Doors to My Inner Child

ArtEZ University of the Arts

2022

The installation was composed of 4 arched doorways that get shorter in size as a person passes by, a child (an inner child) is shorter in height, and so are the last doors, they are a metaphor for the psychological doors one enters to access their inner child.

The three lights: red, green and blue, when pointed towards the centre point trick our eyes into seeing white light, this is called additive mixture, when all three lights are added it triggers the three cones of our eyes creating the sensation of seeing white. However, the shadows created by these lights are not dark but a combination of the two colours when the third is being blocked, for example, block the red and green lights and you get a blue shadow. The lights in this installation are a metaphor for the inner shadow aspects we carry and are afraid to see, by playing with light the message I tell is that shadows are not as unkind as one might think.

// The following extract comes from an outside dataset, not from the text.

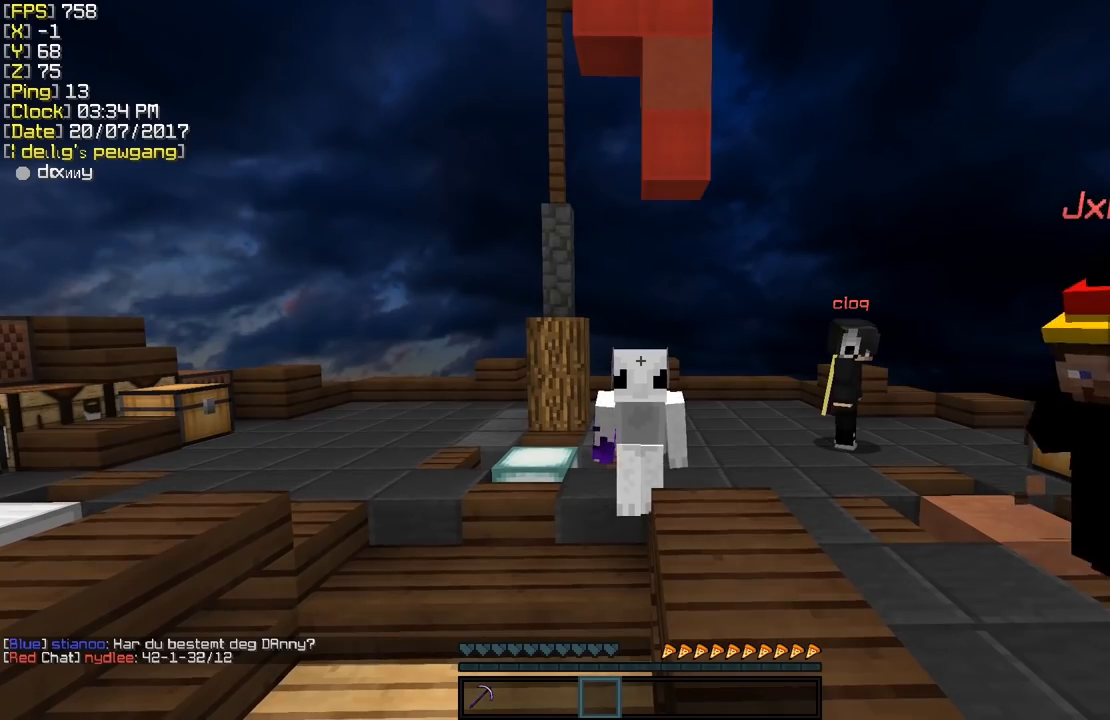
{"keys": ["a", "shift"], "mouse": ["left"], "events": [[50, "mouse_left", "down"], [150, "mouse_left", "up"], [250, "mouse_left", "down"], [350, "a", "down"]]}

At the end of the walk through the doors, we reach the wall on the back where the person’s body blocks all three lights, creating a dark shadow. The last door is also the smallest one, the person is then obliged to bow, it is a moment to bow to our inner child and to see it as a colourful shadow.

What inspired me

Hoʻoponopono Mantra

Hoʻoponopono is a traditional Hawaiian practice of reconciliation and forgiveness. The Hawaiian word translates into English simply as correction, with the synonyms manage or supervise.

I am sorry

Please forgive me

Thank you

I love you

I am sorry”, for me it comes from the realisation that I am responsible for everything that is in my mind, I then feel sorry for all the suffering I caused myself.

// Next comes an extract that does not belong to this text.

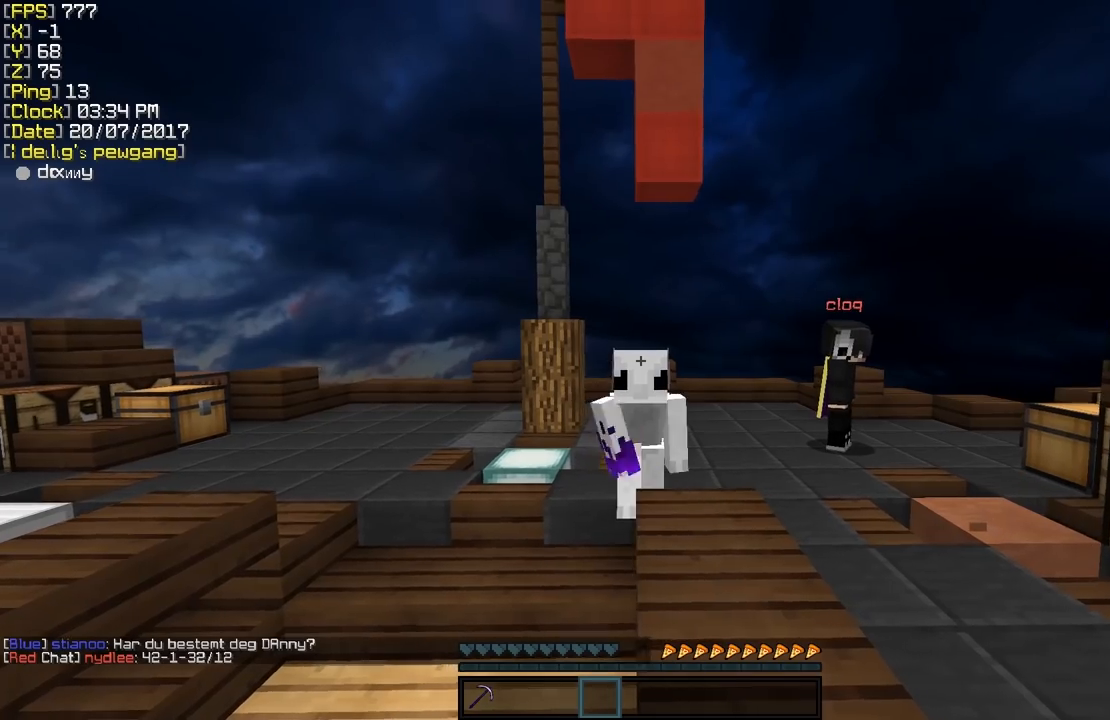
{"keys": ["shift"], "mouse": ["left"], "events": [[417, "a", "up"]]}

Please forgive me”, it is an act of reconciliation with myself or another.

Thank you”, it is to be grateful for the knowing of who I am.

I love you”, it is to let love move through my body, a deep feeling of unconditional love.

Book Arrow to the Sun by Gerald McDermott

Arrow to the Sun is a children’s book we’ve had for years in our house, it tells the tale story pertaining to a Native American pueblo, the Acoma Pueblo. In the book, a boy seeking his father finds an arrow maker, who turns him into an arrow and shoots him to the sun, where he finds his father. His father challenges him to prove himself by going through the four chambers of ceremony, after going through the Kiva of Lions, the Kiva of Serpents, the Kiva of Bees and finally, the Kiva of Lightning, the boy is ready and returns to the pueblo to bring the message of his father.

For me this book brings me the number 4 and the idea of a ritual involving 4 parts, in my case, 4 doorways.